Nonetheless, renewed multilateral cooperation through the UN would play to Russia’s strengths and allow it to deploy its own expertise. Consider the issue of nuclear non-proliferation. A nuclear power in its own right, Russia is one of the main parties to the Joint Comprehensive Plan of Action (JCPOA) with Iran. Working within the UN framework, the P5+1 (the five permanent members of the UN Security Council, plus Germany) managed to bring Iran to the negotiating table through sanctions. And once there, they were able to craft an enforceable legal framework based on independent monitoring by the International Atomic Energy Agency, itself a part of the UN-centered system.

Now that US President Donald Trump has abandoned the JCPOA, it is not clear whether Russia – or any of the other remaining parties – can salvage the deal.

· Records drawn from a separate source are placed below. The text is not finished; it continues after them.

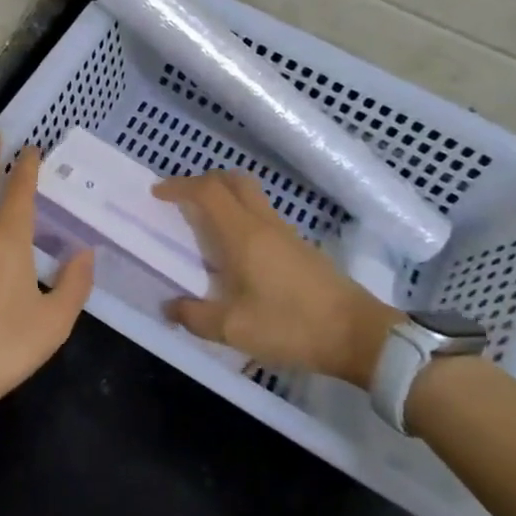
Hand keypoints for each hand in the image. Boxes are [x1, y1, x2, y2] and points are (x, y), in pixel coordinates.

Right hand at [153, 171, 400, 386]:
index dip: (180, 186)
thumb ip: (195, 316)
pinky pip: (262, 215)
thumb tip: (169, 306)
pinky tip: (235, 250)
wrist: (358, 334)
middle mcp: (263, 224)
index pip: (207, 191)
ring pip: (250, 196)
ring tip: (203, 224)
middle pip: (232, 181)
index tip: (158, 193)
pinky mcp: (300, 247)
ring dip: (224, 197)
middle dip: (203, 182)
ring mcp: (286, 233)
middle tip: (182, 200)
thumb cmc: (291, 326)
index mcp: (243, 235)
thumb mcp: (234, 329)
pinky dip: (240, 216)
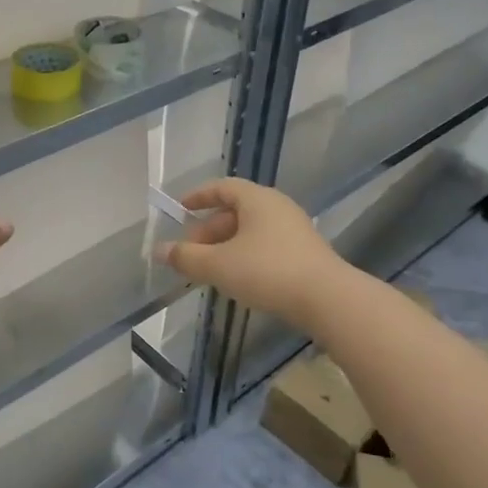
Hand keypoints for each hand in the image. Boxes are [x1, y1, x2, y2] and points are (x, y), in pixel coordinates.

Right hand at [154, 178, 344, 326]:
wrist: (328, 300)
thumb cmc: (268, 271)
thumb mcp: (218, 265)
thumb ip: (186, 257)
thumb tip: (159, 250)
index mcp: (257, 199)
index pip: (222, 187)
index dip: (198, 197)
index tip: (179, 210)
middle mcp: (277, 207)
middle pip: (235, 210)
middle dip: (208, 230)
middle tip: (190, 252)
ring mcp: (294, 230)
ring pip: (251, 231)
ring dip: (226, 246)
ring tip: (210, 269)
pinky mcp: (305, 254)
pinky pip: (266, 246)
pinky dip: (246, 256)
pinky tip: (238, 279)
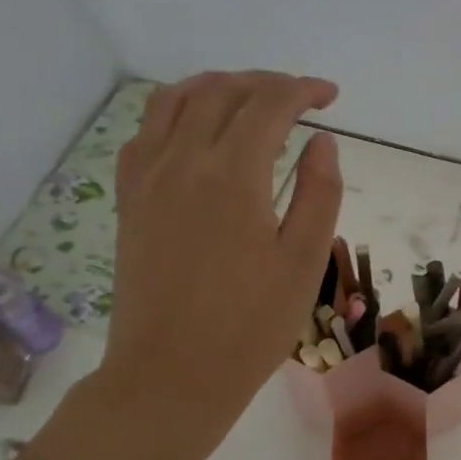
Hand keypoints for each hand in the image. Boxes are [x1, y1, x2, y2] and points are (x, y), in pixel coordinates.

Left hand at [20, 71, 341, 459]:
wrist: (170, 376)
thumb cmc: (250, 325)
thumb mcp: (304, 261)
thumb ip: (319, 192)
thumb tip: (322, 142)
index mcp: (233, 175)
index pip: (270, 104)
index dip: (304, 90)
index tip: (331, 97)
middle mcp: (183, 160)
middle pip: (223, 92)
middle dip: (267, 83)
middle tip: (300, 97)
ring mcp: (147, 177)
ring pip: (176, 100)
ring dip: (219, 86)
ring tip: (250, 98)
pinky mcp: (129, 198)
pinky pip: (146, 130)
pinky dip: (176, 111)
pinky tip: (197, 129)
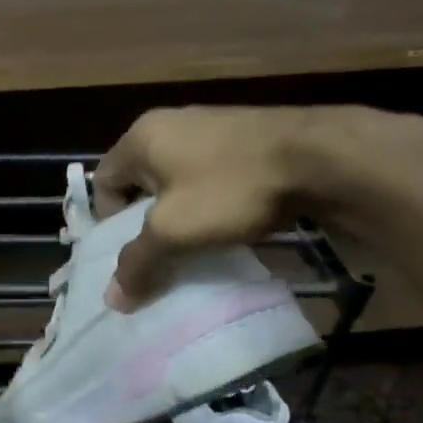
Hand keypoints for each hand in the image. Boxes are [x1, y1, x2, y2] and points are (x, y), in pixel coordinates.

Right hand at [92, 105, 422, 306]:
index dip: (108, 223)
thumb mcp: (173, 232)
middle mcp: (170, 123)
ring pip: (176, 180)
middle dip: (145, 222)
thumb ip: (137, 263)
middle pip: (139, 182)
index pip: (102, 182)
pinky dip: (209, 202)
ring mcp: (210, 125)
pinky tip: (228, 224)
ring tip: (196, 245)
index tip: (132, 252)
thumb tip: (112, 299)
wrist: (319, 157)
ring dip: (179, 214)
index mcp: (141, 137)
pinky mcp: (244, 136)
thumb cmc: (229, 189)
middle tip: (161, 255)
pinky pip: (209, 175)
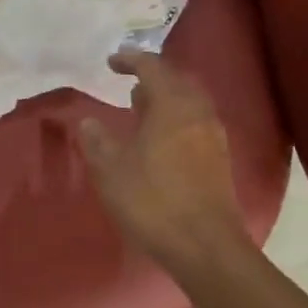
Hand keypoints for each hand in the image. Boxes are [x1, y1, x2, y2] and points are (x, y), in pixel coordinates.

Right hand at [79, 52, 248, 276]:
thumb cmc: (153, 201)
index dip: (130, 60)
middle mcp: (197, 112)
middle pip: (177, 80)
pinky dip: (175, 117)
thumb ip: (97, 140)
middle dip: (152, 75)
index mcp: (172, 105)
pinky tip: (158, 138)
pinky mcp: (218, 159)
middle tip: (128, 81)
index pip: (152, 67)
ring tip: (139, 107)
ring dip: (165, 97)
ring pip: (189, 101)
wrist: (206, 247)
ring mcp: (212, 136)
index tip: (110, 62)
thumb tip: (89, 121)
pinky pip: (195, 122)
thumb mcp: (111, 170)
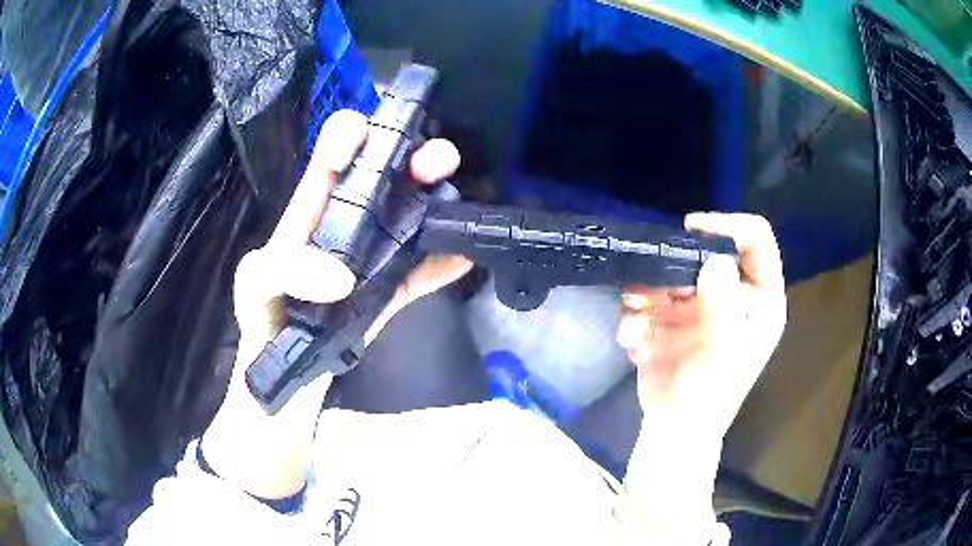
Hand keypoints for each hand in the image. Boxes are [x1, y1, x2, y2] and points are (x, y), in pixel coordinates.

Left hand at [202, 110, 470, 498]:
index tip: (367, 135)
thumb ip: (283, 268)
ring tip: (461, 197)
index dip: (347, 136)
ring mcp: (369, 260)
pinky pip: (419, 274)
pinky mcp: (387, 294)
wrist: (287, 380)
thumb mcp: (256, 286)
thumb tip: (343, 275)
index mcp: (308, 214)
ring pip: (408, 221)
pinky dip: (442, 266)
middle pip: (382, 181)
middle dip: (411, 158)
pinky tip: (466, 257)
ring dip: (436, 203)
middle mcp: (343, 227)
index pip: (328, 160)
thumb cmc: (263, 323)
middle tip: (438, 160)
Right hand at [616, 212, 785, 436]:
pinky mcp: (672, 318)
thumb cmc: (710, 395)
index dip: (728, 225)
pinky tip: (633, 342)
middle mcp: (733, 294)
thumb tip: (714, 260)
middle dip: (673, 266)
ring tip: (637, 323)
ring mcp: (701, 305)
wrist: (673, 430)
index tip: (691, 230)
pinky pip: (649, 298)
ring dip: (647, 293)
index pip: (755, 239)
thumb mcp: (724, 349)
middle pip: (707, 252)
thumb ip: (724, 303)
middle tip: (650, 288)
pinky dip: (636, 317)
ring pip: (672, 272)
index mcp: (759, 298)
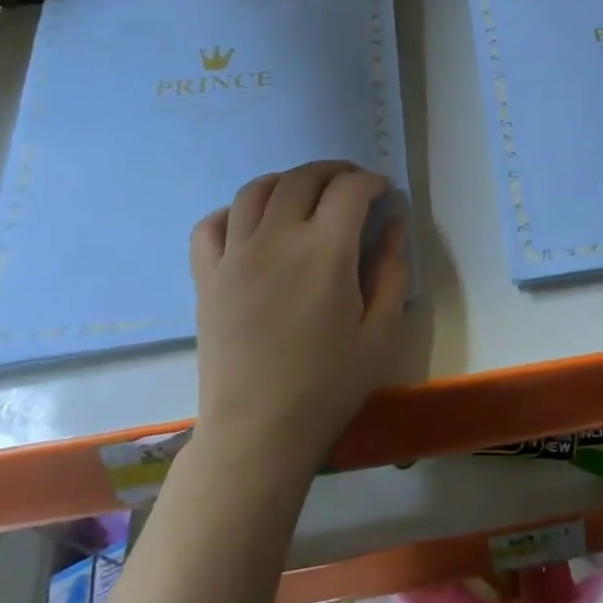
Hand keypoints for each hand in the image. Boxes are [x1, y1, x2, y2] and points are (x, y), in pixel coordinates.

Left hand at [187, 160, 410, 469]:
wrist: (258, 431)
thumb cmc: (329, 385)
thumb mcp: (382, 331)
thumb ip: (392, 270)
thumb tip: (395, 224)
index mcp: (325, 251)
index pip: (350, 189)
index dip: (373, 182)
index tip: (386, 193)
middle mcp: (276, 239)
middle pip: (303, 178)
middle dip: (335, 171)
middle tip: (355, 185)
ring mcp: (234, 255)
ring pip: (256, 190)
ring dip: (289, 181)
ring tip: (308, 195)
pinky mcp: (206, 277)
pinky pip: (212, 224)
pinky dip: (235, 211)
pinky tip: (253, 224)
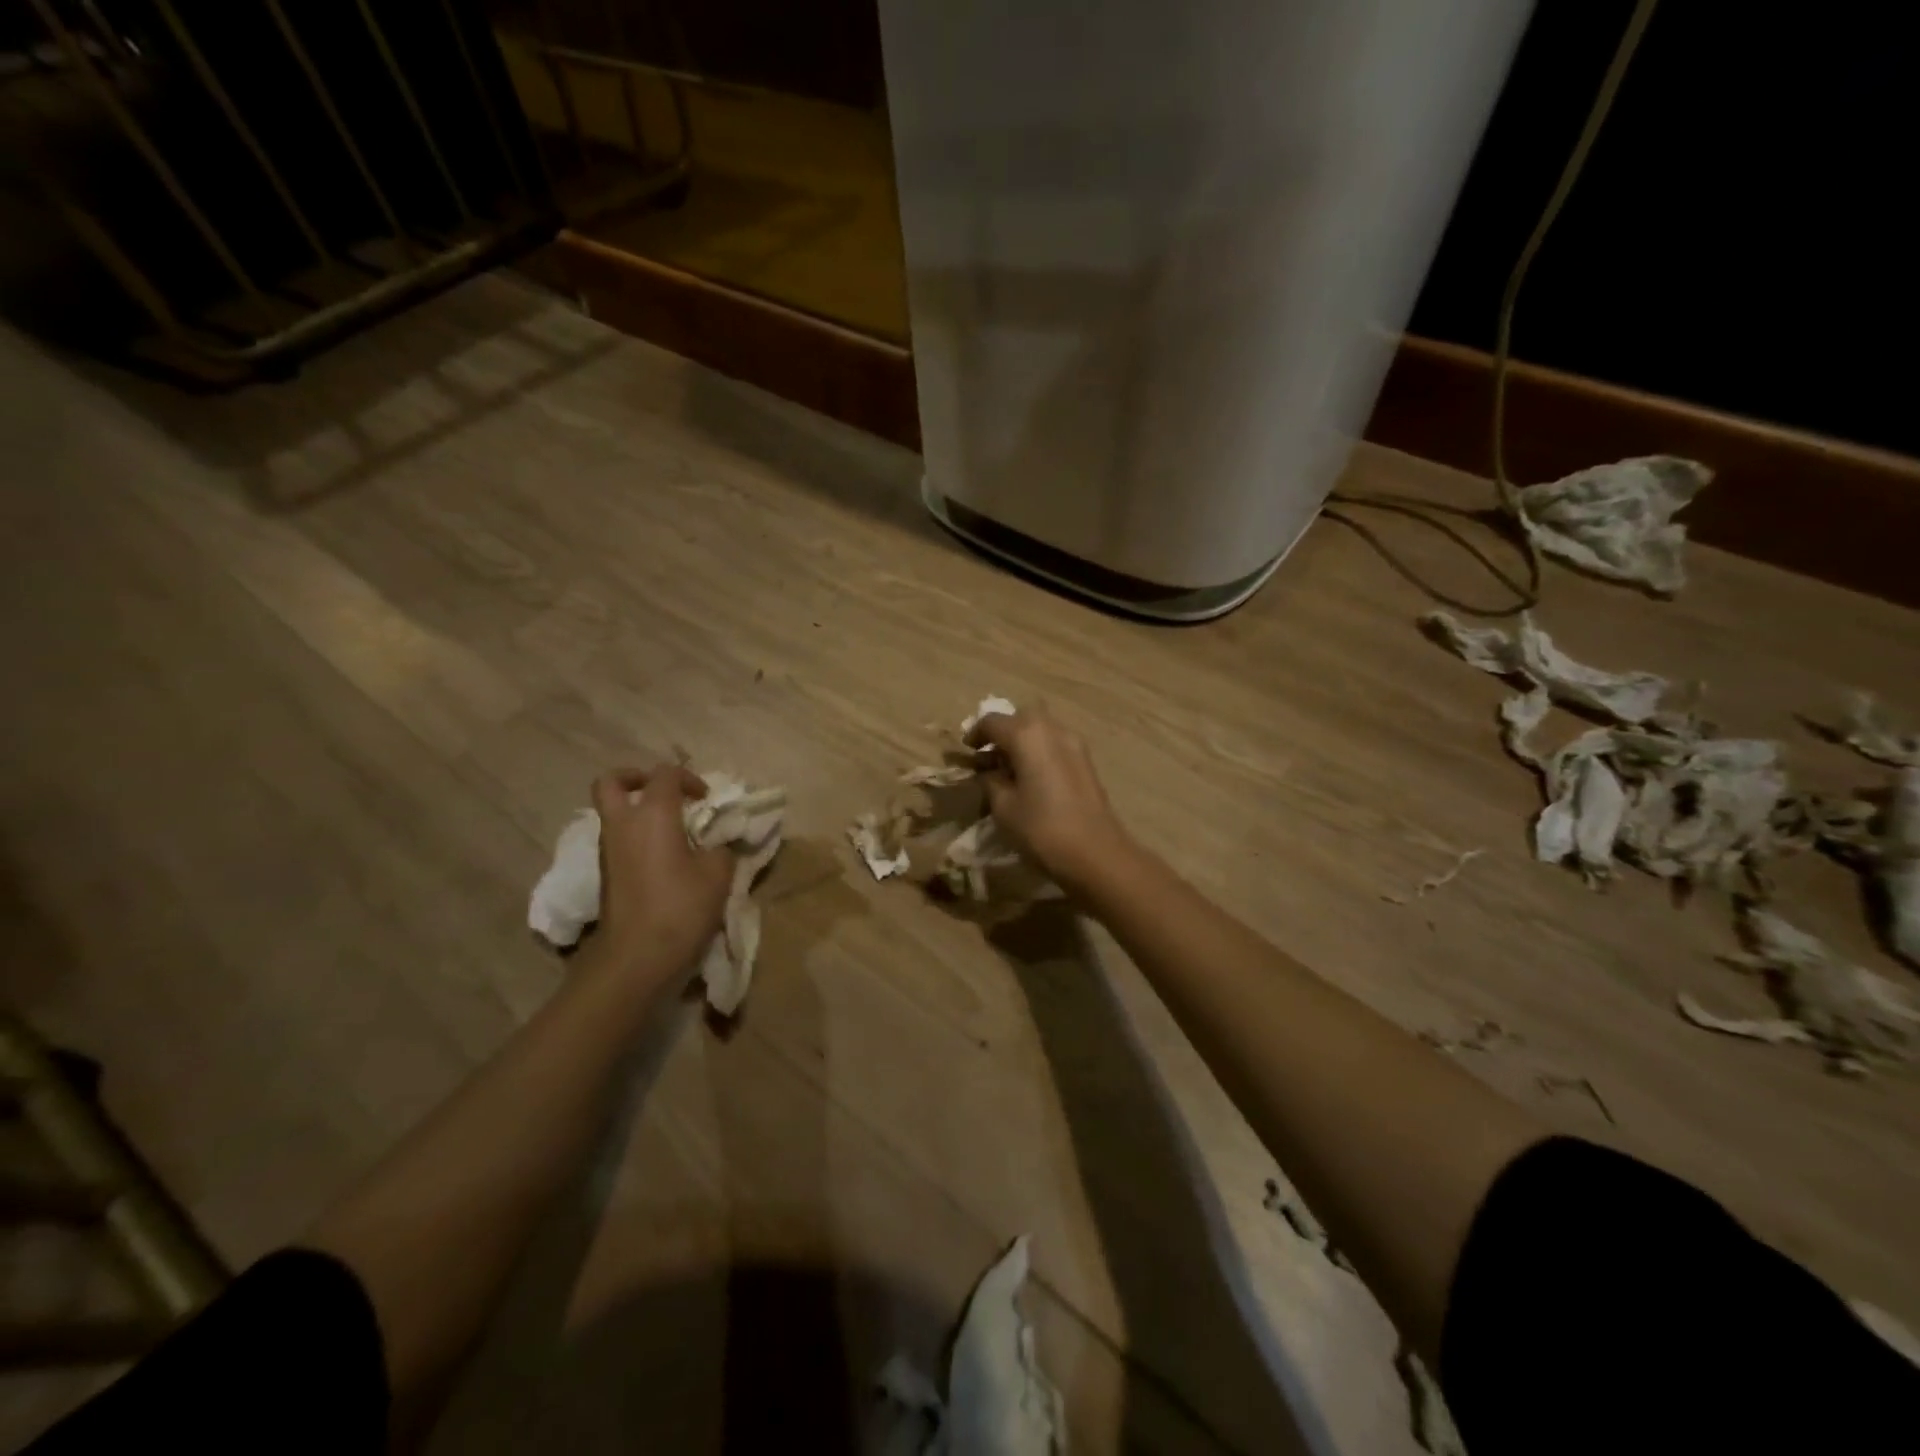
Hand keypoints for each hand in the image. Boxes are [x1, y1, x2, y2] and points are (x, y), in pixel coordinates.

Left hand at [590, 765, 732, 974]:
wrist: (636, 957)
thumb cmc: (680, 908)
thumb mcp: (718, 874)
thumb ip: (720, 849)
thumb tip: (716, 845)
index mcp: (653, 815)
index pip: (665, 774)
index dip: (689, 778)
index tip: (707, 800)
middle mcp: (623, 824)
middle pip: (612, 782)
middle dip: (636, 778)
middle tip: (663, 793)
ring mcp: (608, 850)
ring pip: (613, 812)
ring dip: (637, 811)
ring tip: (670, 830)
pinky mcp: (606, 874)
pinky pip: (617, 839)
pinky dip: (636, 837)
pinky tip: (663, 858)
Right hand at [966, 709, 1134, 895]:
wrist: (1096, 854)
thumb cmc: (1042, 829)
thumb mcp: (1003, 807)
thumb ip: (991, 781)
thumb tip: (989, 772)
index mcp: (1027, 735)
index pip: (993, 721)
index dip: (975, 733)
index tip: (966, 751)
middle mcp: (1052, 729)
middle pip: (1020, 718)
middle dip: (1001, 733)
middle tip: (987, 757)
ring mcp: (1074, 744)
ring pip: (1040, 730)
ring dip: (1021, 742)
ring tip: (1008, 769)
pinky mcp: (1086, 762)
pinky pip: (1055, 745)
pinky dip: (1038, 751)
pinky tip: (1031, 778)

But the fact that an agreement exists carries an important lesson: on issues in which Russia has a stake and the relevant political and diplomatic expertise, it can play an important and constructive role.

By the same token, in areas where Russia has neither a direct interest nor significant expertise, it does not invest much effort in multilateral cooperation. The country’s painfully slow accession to the World Trade Organization is a case in point. Because Russia exports mostly commodities, its decision to join the WTO was driven more by the prestige that would come with membership than by more tangible economic considerations. As a result, it took 19 years for Russia actually to join the organization (which it did in 2012).

Another example is climate change. Although Russia is formally a party to international negotiations and frameworks to reduce greenhouse-gas emissions, it is certainly not at the forefront of the climate debate. In the Kremlin’s view, global warming does not pose an immediate threat to Russia, and thus is of little concern.

In the absence of a world truly governed by international law and the principles of the UN Charter, Russia’s preferred version of multilateralism is something akin to the nineteenth-century “Concert of Nations” in Europe. Under that kind of arrangement, a select few great powers should come together occasionally to discuss global issues and take collective action when their interests coincide, such as in the fight against terrorism or combating piracy off the Horn of Africa. At the same time, these powers should refrain from interfering in each other’s affairs, in order to preserve their respective spheres of influence.

The fact that Russia harkens back to a time when it was a global superpower should come as no surprise. What is less clear is whether its interest-based approach will redound to its benefit in the long run.